Today, ex-National Basketball Association player and former first-round pick, Royce White spoke with media declaring Carmelo Anthony was being “blackballed” by the league. He also accused Anthony’s friend, Los Angeles Lakers forward LeBron James of leaving the disgraced superstar hanging by failing to get him a job playing for the Lakers this coming season.
White’s hard stance and support for Carmelo leaves me pondering one simple question …why is LeBron responsible for throwing the ex-superstar a lifeline, and what has Anthony done to help himself become desirable and contribute to an NBA franchise?
There is no doubt in my mind, that at 35 years old Anthony still has some fuel left in the tank. Even if that tank is bone dry, he is capable of knocking down some shots for a contending team like the Lakers or Clippers. With career per game averages of 24 points in 35.8 minutes played, it is unquestionable that he can put the ball in the basket.
In a perfect world, ‘Melo’s decline with age would be supplemented by a reduced role coming off the bench as a role player for a playoff team. Sounds great right?
Therein lies the problem. The 10-time All-Star and six-time All-NBA forward’s ego will not allow him the opportunity to be desirable and get back on the court. We’ve already seen this episode before.
The past two seasons, both the Oklahoma City Thunder and Houston Rockets attempted to make things work with Anthony, seeing him coming of their bench as either a sixth-man or role player. The results were an epic failure because he refused to accept his role as a contributor playing on a league-minimum salary. The final result led to him being cut just ten games into the 18’ season by the Rockets.

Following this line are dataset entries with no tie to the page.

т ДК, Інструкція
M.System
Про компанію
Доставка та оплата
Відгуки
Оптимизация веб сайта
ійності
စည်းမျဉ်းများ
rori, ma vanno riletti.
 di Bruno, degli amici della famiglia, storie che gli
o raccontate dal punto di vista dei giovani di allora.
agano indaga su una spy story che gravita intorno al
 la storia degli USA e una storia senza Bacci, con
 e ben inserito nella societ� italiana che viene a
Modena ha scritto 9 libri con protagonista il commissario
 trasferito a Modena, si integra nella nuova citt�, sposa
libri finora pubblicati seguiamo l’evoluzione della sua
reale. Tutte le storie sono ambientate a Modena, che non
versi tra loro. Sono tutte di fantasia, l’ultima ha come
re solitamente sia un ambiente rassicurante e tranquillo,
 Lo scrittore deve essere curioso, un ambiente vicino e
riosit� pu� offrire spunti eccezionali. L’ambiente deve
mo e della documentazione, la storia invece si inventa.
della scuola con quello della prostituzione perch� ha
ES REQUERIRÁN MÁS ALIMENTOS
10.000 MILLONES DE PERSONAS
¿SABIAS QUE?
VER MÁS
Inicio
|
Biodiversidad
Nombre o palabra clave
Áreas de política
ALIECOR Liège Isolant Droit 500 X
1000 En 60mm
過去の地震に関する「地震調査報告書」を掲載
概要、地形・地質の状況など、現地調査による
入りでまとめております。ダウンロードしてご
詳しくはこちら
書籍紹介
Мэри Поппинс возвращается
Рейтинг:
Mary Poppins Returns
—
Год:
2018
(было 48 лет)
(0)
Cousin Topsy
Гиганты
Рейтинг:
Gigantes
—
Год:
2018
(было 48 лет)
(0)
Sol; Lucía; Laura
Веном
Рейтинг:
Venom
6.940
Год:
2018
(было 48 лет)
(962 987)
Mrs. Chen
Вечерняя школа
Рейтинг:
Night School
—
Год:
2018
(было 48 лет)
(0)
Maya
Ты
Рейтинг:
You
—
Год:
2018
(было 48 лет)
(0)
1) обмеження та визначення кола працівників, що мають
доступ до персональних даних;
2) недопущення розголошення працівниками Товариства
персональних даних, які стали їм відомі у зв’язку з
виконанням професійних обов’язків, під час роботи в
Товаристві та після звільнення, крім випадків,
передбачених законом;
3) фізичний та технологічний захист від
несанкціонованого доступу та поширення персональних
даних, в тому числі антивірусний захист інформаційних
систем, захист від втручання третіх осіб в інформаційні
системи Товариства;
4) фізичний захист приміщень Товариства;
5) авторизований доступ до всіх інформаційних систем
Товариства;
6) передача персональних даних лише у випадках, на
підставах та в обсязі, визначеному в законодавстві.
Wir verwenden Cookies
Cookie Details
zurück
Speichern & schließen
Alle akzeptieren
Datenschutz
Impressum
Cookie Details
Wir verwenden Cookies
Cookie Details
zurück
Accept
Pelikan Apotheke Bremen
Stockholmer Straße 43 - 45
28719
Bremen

Where does this leave him? On the open market with no offers in hand, wishing he was still playing and probably regretting his decisions.
The NBA has changed into a game of spacing, where ball dominant players control the offense from various positions. Most teams are filled with off-the-ball shooters to compliment these superstars. By choice, he has struggled making the adjustment.
Anthony feels the need to have the ball in his hands and jack up twenty shots each night, while hoping to reach his desired production. The problem with that strategy is his efficiency as a shooter. His game has seen great decline the past few years and analytics suggest he has fallen behind most players, and his performance is below “league average”.
‘Melo is unquestionably a future first-round-Hall-of-Fame inductee. He maintains that he has re-discovered a passion for the game. Can he get his head straight and re-discover himself in a reduced role? It would be better to go out on his own terms and fade off into the sunset as a team player, instead of creating stigma that he is being forced out of the league.
Somebody tell this man to let go of his past celebrity, work on his jump shot and “D” while contributing to a contender so he can be remembered as a “winner” instead of being the Charles Barkley, or Patrick Ewing of his generation.